### TEKS BACAAN
Dalam Al-Qur’an, beberapa ayat telah diturunkan mengenai hal ini, yang berkaitan dengan Yahudi dan Kristen, dan hukumnya mencakup juga umat Islam. Imam Suyuti

“ad-Durru’l-Mansur”

Dalam kitabnya, ia meriwayatkan dari Ibnu Abbas bahwa Muaz bin Jabal dan beberapa sahabat bertanya kepada sekelompok ulama Yahudi tentang beberapa hukum dalam Taurat. Orang-orang Yahudi menyembunyikan informasi ini dan menolak untuk memberitahukannya. Kemudian, ayat ini diturunkan:


“Orang-orang yang menyembunyikan ayat-ayat yang telah Kami turunkan dan petunjuk-petunjuk yang Kami jelaskan dengan jelas dalam Kitab, setelah Kami jelaskan kepada manusia, maka mereka akan dilaknat oleh Allah dan dilaknat oleh semua orang yang berhak melaknat. Kecuali orang-orang yang bertaubat, memperbaiki keadaan mereka dan menjelaskan kebenaran, maka Aku akan mengampuni mereka, karena Aku Maha Penerima Taubat, Maha Pengampun.”

(Al-Baqarah, 2/159-160).

Di antara informasi yang disembunyikan oleh orang Yahudi terdapat hukuman hukuman mati dengan cara dilempari batu, serta kabar yang memberitakan kedatangan Nabi Muhammad (saw). Sebagaimana firman Allah dalam sebuah ayat;


“Mereka mengikuti utusan yang mereka temukan (sifat-sifatnya) tertulis di dalam Taurat dan Injil yang mereka miliki, yaitu Nabi yang tidak bisa membaca dan menulis.”

(Al-A’raf, 7/157).

Namun, pengecualian berlaku bagi mereka yang bertaubat dan berhenti menyembunyikan hukum-hukum Islam, yang beriman kepada Nabi Muhammad (saw), yang memperbaiki jalan hidupnya, dan yang menjelaskan kepada manusia apa yang telah diwahyukan Allah kepada para nabi-Nya. Jika mereka berhenti menyembunyikan hukum-hukum Islam, Allah akan menerima taubat mereka dan memberikan rahmat serta ampunan kepada mereka.

Ketentuan ayat tersebut tidak hanya berlaku untuk Ahli Kitab; tetapi juga mencakup semua orang yang menyembunyikan ayat-ayat Allah dan tidak menjelaskan hukum-hukum syariah. Karena, seperti yang dikatakan oleh para ulama ushul, gaya penyampaian ayat tersebut mencakup makna umum tanpa terikat pada sebab khusus.

### SOAL DAN TUGAS
1) Salin dari teks bacaan bagian mulai "Dalam kitabnya, ia" sampai dengan "(Al-Baqarah, 2/159-160).".
2) Jawab pertanyaan berikut berdasarkan teks bacaan.
(a) Menurut riwayat dari Ibnu Abbas, siapa yang bersama beberapa sahabat bertanya kepada sekelompok ulama Yahudi tentang hukum dalam Taurat?
(b) Apa saja informasi yang disembunyikan oleh orang Yahudi menurut teks?
(c) Dari surah dan ayat mana kutipan tentang utusan yang sifat-sifatnya tertulis di dalam Taurat dan Injil?
Data berikut adalah bahan tersendiri yang terpisah dari teks bacaan.

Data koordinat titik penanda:
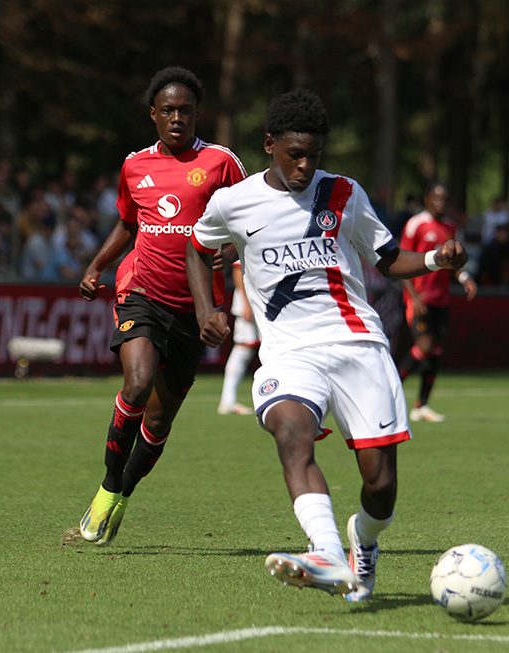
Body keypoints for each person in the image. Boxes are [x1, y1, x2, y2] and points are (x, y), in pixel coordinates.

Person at [185, 89, 469, 602]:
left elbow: (386, 259)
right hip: (290, 353)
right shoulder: (234, 201)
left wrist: (434, 262)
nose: (304, 165)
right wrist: (207, 309)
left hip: (358, 344)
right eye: (294, 154)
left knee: (380, 487)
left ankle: (363, 539)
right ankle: (328, 553)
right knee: (290, 432)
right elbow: (198, 246)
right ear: (269, 144)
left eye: (313, 155)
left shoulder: (343, 193)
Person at [76, 66, 247, 547]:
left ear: (197, 115)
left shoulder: (221, 162)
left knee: (158, 420)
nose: (177, 118)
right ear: (153, 115)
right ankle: (107, 488)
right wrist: (96, 266)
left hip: (196, 309)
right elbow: (127, 224)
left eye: (186, 111)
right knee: (138, 382)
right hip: (141, 289)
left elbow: (252, 221)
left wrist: (229, 256)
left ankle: (124, 492)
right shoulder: (135, 166)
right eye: (168, 110)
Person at [397, 181, 476, 423]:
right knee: (425, 344)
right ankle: (389, 387)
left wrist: (464, 277)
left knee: (435, 351)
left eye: (445, 199)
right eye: (436, 198)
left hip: (441, 299)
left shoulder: (450, 227)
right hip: (421, 299)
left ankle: (422, 405)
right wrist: (413, 296)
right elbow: (402, 260)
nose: (441, 202)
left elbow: (453, 263)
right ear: (428, 198)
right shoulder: (416, 224)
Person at [216, 261, 260, 415]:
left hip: (267, 301)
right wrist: (246, 304)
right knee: (243, 348)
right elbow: (237, 268)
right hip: (252, 303)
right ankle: (227, 401)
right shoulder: (248, 237)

### JAWABAN LATIHAN
1)
Dalam kitabnya, ia meriwayatkan dari Ibnu Abbas bahwa Muaz bin Jabal dan beberapa sahabat bertanya kepada sekelompok ulama Yahudi tentang beberapa hukum dalam Taurat. Orang-orang Yahudi menyembunyikan informasi ini dan menolak untuk memberitahukannya. Kemudian, ayat ini diturunkan:


“Orang-orang yang menyembunyikan ayat-ayat yang telah Kami turunkan dan petunjuk-petunjuk yang Kami jelaskan dengan jelas dalam Kitab, setelah Kami jelaskan kepada manusia, maka mereka akan dilaknat oleh Allah dan dilaknat oleh semua orang yang berhak melaknat. Kecuali orang-orang yang bertaubat, memperbaiki keadaan mereka dan menjelaskan kebenaran, maka Aku akan mengampuni mereka, karena Aku Maha Penerima Taubat, Maha Pengampun.”

(Al-Baqarah, 2/159-160).

2)
(a) Muaz bin Jabal.
(b) Hukuman mati dengan cara dilempari batu, serta kabar yang memberitakan kedatangan Nabi Muhammad (saw).
(c) Al-A'raf, 7/157.